Bones:  The liver is like a filter.  It would contain evidence of any toxins in the system but we don’t have the liver or any of the flesh left.
 
Hodgins:  But we do have the beetles.
 
[Cut to: Med lab.  They are all in the room where the beetles were eating the flesh off the bones under the glass.]
 
Hodgins:  They ate Hamids flesh and whatever organs remained and we all know you are what we eat.
 
Booth:  So you can ID the poison from the beetles.
 
Zach:  You can’t kill them.  They have names.
 
Bones:  We have to Zach. Some.
 
(Bones grabs some beetles out of a jar Zach is holding and puts them into another jar in front of Hodgins.)
 
Hodgins:  In Thailand, they are sautéed in peanut oil. Mmm.
 
Booth:  Whoa.
 
(Booth reaches out to pat Zach on the shoulder but stops and leaves with the rest of the group.)
 
[Cut to: Med lab.  Zach is looking over the recreation of the bomb.  Angela is at a table.  Bones walks up behind her.]
 
Bones:  We’re going to have to run a simulation.  I need you to input this skull and give me a face.
 
Angela:  You’ve got it.
 
Bones:  And no more talk about Booth.  You shouldn’t have gotten involved.
 
Angela:  That’s what friends are for.
 
Bones:  Please, Angela.
 
(Booth walks up behind them again.  He sees what Zach is working on.)
 
Booth:  Hey, Wha…Where’d you get this?
 
Zach:  I’m building it.  Theoretical construct of the bomb based on the particulates we gathered.
 
Booth:  This isn’t your job.  The Bureaus doing this.
 
Hodgins:  Got it!  They were poisoned by dioxin of very pure form.  It would stay in the system for years cause cancer, diabetes, heart attack, and the facial system bone degeneration we saw.
 
(Hodgins hands Bones a clipboard with the data.)
 
Bones:  Give me the saturation levels.  Angela can use it in simulation to give us approximate date of ingestion.
 
Booth:  How much would it take to poison them?
 
Bones:  Just a little slipped into their food.  Like at that lunch they had with Sahars lover.  Impressed?
 
[Cut to:  Holograph lab.  Bones is walking around looking at her clip board reading off figures to Angela.  Angela has her computer like notebook entering the values and Booth is waiting to see what they come up with.)
 
Bones:  Dioxin levels were 5600 parts per trillion.  Speed of bone degeneration was an 88% increase over base line osteoporosis.  Date of death was.
 
Angela:  I remember that one thanks.
 
Bones:  Run the scenario.
 
(Angela enters the data into her holograph machine and a hologram of Hamid shows up.)
 
Booth:  I will never get used to this.
 
Angela:  Yeah? Chicks with toys?
 
(Angela highlights a square on Hamid’s cheek.  It moves out from the holographic face so Bones can see the skin close up)
 
Booth:  Poor bastard.
 
Bones: Match it to his INS photograph.  See how accurate you are.
 
(The INS photograph appears in the holograph with Hamid.)
+ + + +
Exercise: Can you retype the transcript above word for word, from "Zach:  You can’t" up to and including "front of Hodgins.)"?

Listed entries:
+ + + +
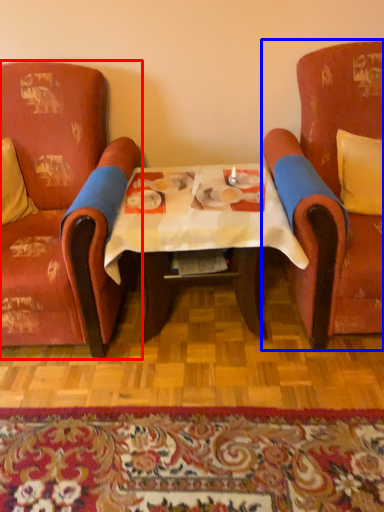
Question: Which point is closer to the camera, chair (highlighted by a red box) or chair (highlighted by a blue box)?

Choices:
 (A) chair
 (B) chair

Answer: (B)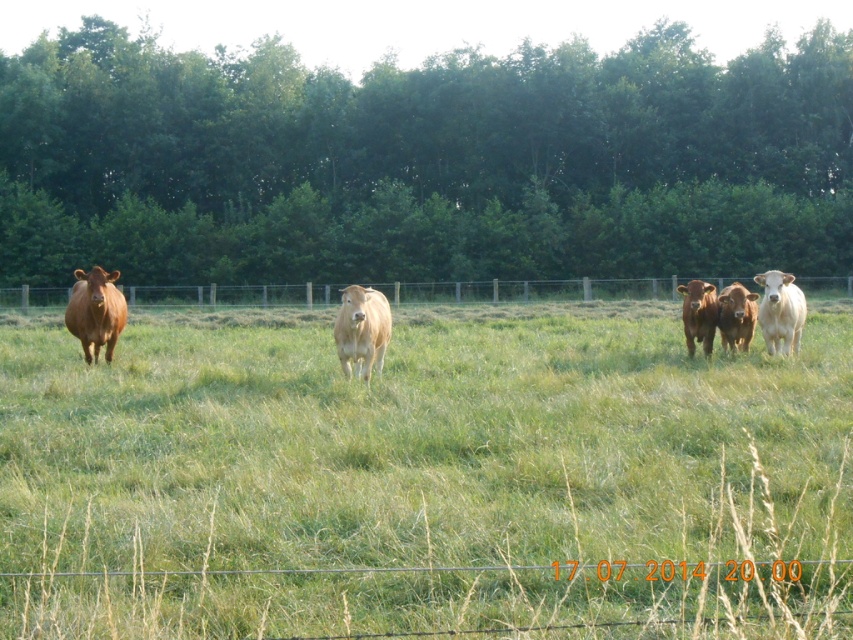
+ + + +
Written answer:
Zach:  You can’t kill them.  They have names.
 
Bones:  We have to Zach. Some.
 
(Bones grabs some beetles out of a jar Zach is holding and puts them into another jar in front of Hodgins.)